Q2 price gain suggests sustainable housing market recovery

by Steve Randall11 Jul 2019

There was a modest price gain for the Canadian housing market in the second quarter of 2019.

Royal LePage says its National House Price Composite suggests sustainable recovery for the market with a 1.1% rise in Q2 2019 to $621,696 and a 0.4% year-over-year rise predicted by the end of the year.

By property type, the median price for:

  • a two-storey home rose 1% year-over-year to $727,165;
  • a bungalow dipped 0.4% year-over-year to $516,048;
  • a condo gained 3.8% year-over-year to $452,451.

"We now have evidence of a sustained market recovery in some of the nation's largest markets, and signs of a price floor in other regions hit hard by the eighteen month-old housing correction," said Phil Soper, president and CEO, Royal LePage.
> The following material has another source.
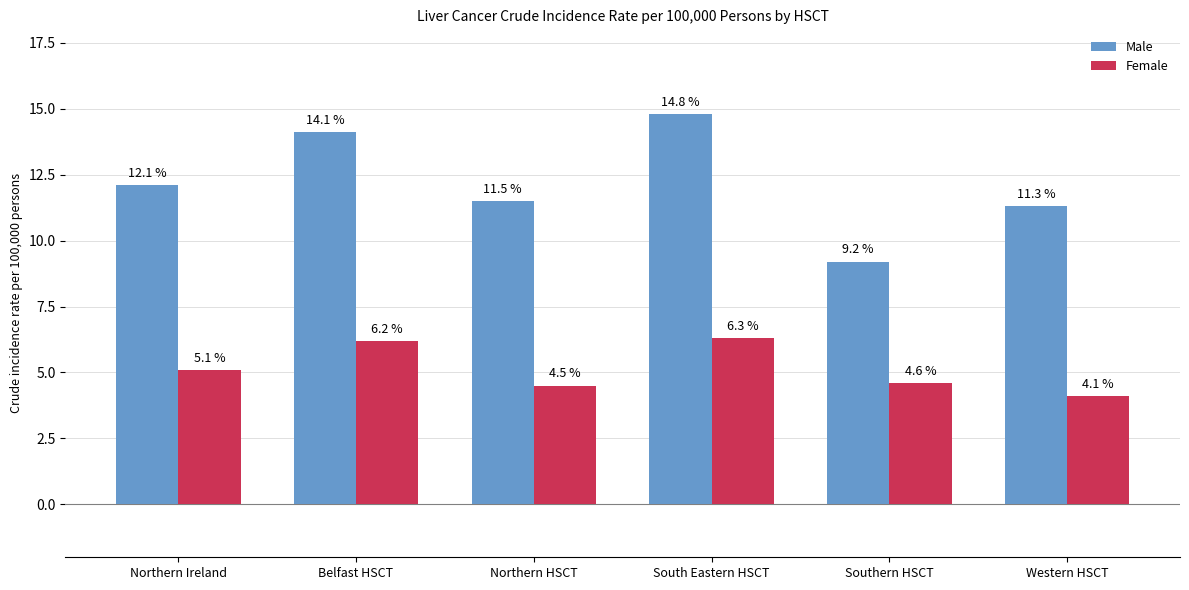

Are the bars grouped side by side (vs. stacked)?

Yes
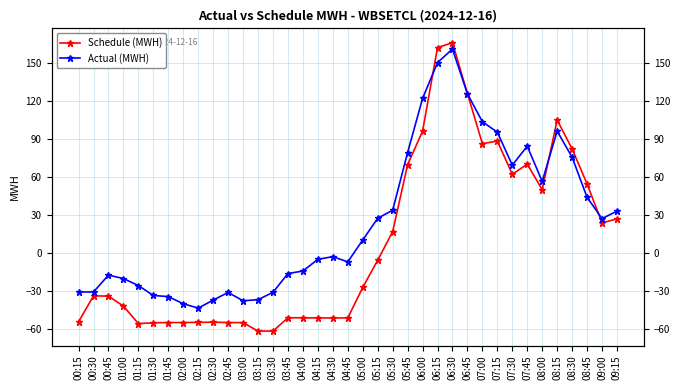

Which series has the widest spread of values?

Schedule (MWH)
He added that despite the national picture, a significant number of home buyers remaining on the sidelines in the West, depressing sales volumes and causing prices to sag.

“Buoyed by supportive economic conditions, many stubborn homeowners in B.C. and Alberta remain unwilling to let their precious real estate go for less than what they perceive as fair value, which has gone a long way to protecting existing home values," added Soper.

Months ahead

For the rest of 2019, Royal LePage forecasts that the GTA (1.4%) and Greater Montreal Area (4.5%) will to continue to drive national home price gains, while Ottawa is expected to outpace the GTA with a projected price increase of 1.6 per cent by year-end.

Weakness is set to remain in the Greater Vancouver Area with the aggregate home price forecast to decrease by 5.5% compared to end of year 2018.

Other Western cities are also expected to decline, with home prices in Calgary, Edmonton, and Regina expected to decrease 3.6%, 3%, and 4.9% respectively.

Government initiatives

Royal LePage is not expecting the housing affordability measures announced in the federal budget – including RRSP withdrawal limit and the First-Time Home Buyer Incentive - to have much impact on house prices.

"Overall, the new government programs should be supportive of the housing market, but their impact on home price appreciation will likely be minor - and that's a good thing," said Soper. "Heavy-handed policy intervention can cause artificial spikes or drops in home prices. What it doesn't do is change the need for shelter; it just stokes price inflation and housing shortages, or market slumps and dangerous pent-up demand."